Please set down, word for word, the lines of the records below, starting with the line that contains "Give a lens" and going on through the line that contains "dist [-0.141516, 0.175153]".

PROVIDED DATA:
▽
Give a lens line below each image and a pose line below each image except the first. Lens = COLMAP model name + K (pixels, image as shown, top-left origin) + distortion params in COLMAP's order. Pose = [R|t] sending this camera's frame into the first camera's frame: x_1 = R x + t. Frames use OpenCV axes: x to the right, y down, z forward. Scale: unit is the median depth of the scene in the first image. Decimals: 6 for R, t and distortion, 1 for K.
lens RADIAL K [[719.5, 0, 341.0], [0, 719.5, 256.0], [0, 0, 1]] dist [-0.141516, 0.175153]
△
▽
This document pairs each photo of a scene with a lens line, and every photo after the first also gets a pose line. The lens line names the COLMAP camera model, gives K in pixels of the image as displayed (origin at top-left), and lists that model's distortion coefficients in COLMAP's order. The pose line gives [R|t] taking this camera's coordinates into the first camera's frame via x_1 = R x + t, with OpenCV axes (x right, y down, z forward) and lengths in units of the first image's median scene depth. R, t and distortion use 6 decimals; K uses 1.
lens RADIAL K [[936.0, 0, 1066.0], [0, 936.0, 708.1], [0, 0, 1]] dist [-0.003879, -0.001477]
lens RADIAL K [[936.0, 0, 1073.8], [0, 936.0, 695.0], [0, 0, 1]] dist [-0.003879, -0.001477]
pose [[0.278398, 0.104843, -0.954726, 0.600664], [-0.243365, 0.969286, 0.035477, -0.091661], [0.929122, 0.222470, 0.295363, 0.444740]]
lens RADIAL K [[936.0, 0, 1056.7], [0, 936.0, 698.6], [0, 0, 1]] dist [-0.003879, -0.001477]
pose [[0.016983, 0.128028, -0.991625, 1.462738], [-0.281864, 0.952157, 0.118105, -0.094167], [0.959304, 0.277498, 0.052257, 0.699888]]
△
RESPONSE AREA:
Give a lens line below each image and a pose line below each image except the first. Lens = COLMAP model name + K (pixels, image as shown, top-left origin) + distortion params in COLMAP's order. Pose = [R|t] sending this camera's frame into the first camera's frame: x_1 = R x + t. Frames use OpenCV axes: x to the right, y down, z forward. Scale: unit is the median depth of the scene in the first image. Decimals: 6 for R, t and distortion, 1 for K.
lens RADIAL K [[719.5, 0, 341.0], [0, 719.5, 256.0], [0, 0, 1]] dist [-0.141516, 0.175153]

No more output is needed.